I shrugged, trying to be nonchalant. “A-Ma said they didn't like the thought of being buried in Canada. They wanted their bones to lie in the ancestral graveyard – in their village back in China.” I wiped the tines of my fork carefully with my napkin, then laid it down and eyed my salad. “This is
so
not the sort of conversation you want to have over lunch.” I took a deep breath.
Down, boy
, I instructed my stomach. “So anyway, there Qianfu is, in this Death House … that was what A-Ma called it.” (This in response to Brian's incredulous glance.) “To make a long story short, the Death House catches on fire, the local fire brigade arrives on the scene, and do they freak?”

“Let me guess. They freak.”

“They totally freak.
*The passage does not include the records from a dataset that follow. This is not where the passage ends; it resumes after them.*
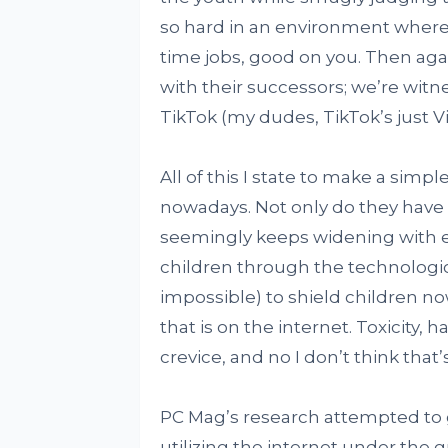
so hard in an environment where 
time jobs, good on you. Then aga
with their successors; we’re witn
TikTok (my dudes, TikTok’s just V
All of this I state to make a sim
nowadays. Not only do they have 
seemingly keeps widening with ev
children through the technological 
impossible) to shield children n
that is on the internet. Toxicity,
crevice, and no I don’t think that
PC Mag’s research attempted to 
utilizing the internet under the 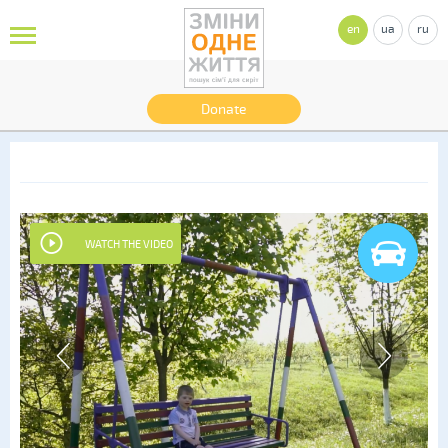
en
ua
ru
Donate
WATCH THE VIDEO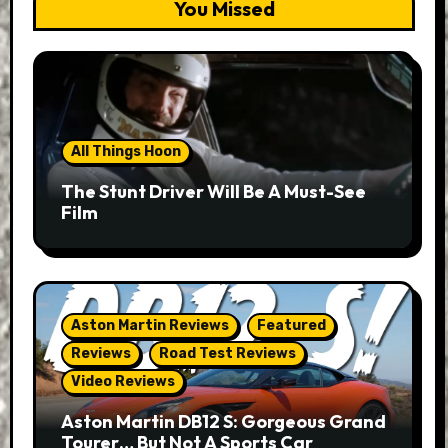
You Missed
All Things Hoon
The Stunt Driver Will Be A Must-See
Film
Aston Martin Reviews
Featured
Reviews
Road Test Reviews
Video Reviews
Aston Martin DB12 S: Gorgeous Grand
Tourer… But Not A Sports Car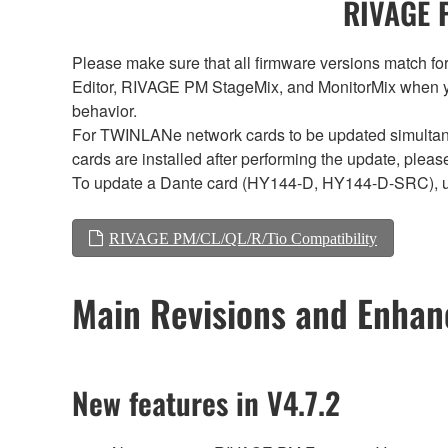
RIVAGE P
Please make sure that all firmware versions mat
Editor, RIVAGE PM StageMix, and MonitorMix when y
behavior.
For TWINLANe network cards to be updated simultaneou
cards are installed after performing the update, plea
To update a Dante card (HY144-D, HY144-D-SRC), 
RIVAGE PM/CL/QL/R/Tio Compatibility
Main Revisions and Enha
New features in V4.7.2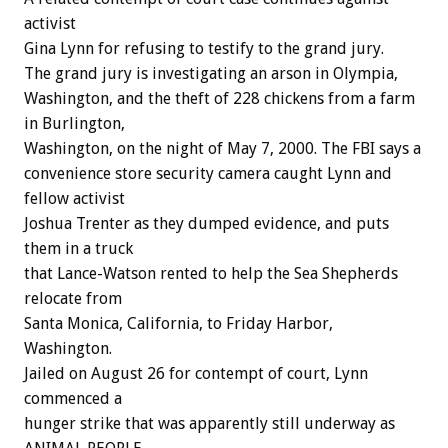
activist
Gina Lynn for refusing to testify to the grand jury.
The grand jury is investigating an arson in Olympia,
Washington, and the theft of 228 chickens from a farm
in Burlington,
Washington, on the night of May 7, 2000. The FBI says a
convenience store security camera caught Lynn and
fellow activist
Joshua Trenter as they dumped evidence, and puts
them in a truck
that Lance-Watson rented to help the Sea Shepherds
relocate from
Santa Monica, California, to Friday Harbor,
Washington.
Jailed on August 26 for contempt of court, Lynn
commenced a
hunger strike that was apparently still underway as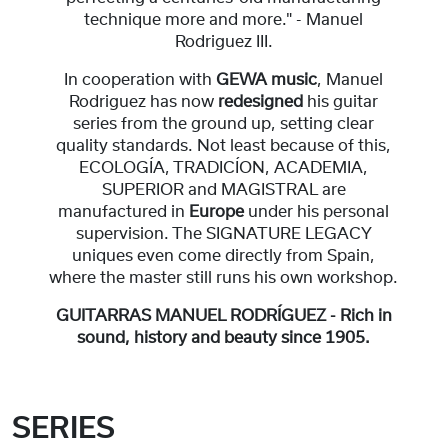
technique more and more." - Manuel
Rodriguez III.
In cooperation with
GEWA music
, Manuel
Rodriguez has now
redesigned
his guitar
series from the ground up, setting clear
quality standards. Not least because of this,
ECOLOGÍA, TRADICÍON, ACADEMIA,
SUPERIOR and MAGISTRAL are
manufactured in
Europe
under his personal
supervision. The SIGNATURE LEGACY
uniques even come directly from Spain,
where the master still runs his own workshop.
GUITARRAS MANUEL RODRÍGUEZ - Rich in
sound, history and beauty since 1905.
SERIES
A bunch of dug-up bones lying around,” I said. “And then, post-freak, they insist on holding the body as, I don't know, evidence or something, and by the time the court rules that The Grandfather can have it back, it's disappeared.”

Brian put his fork down and stared at me. “What do you mean, disappeared?”

“Disappeared, as in vanished. As in, somebody must have buried it, only no one knows where. Or at least no one's talking.”

“So this grave that we're supposed to be honoring … we don't know where it is.”

“Right.”

“And we are supposed to … what?”

“Find it.”

He considered this. “And this was … how many years ago did all this happen?”

“One hundred and six.”

“So basically he could be pretty much anywhere?”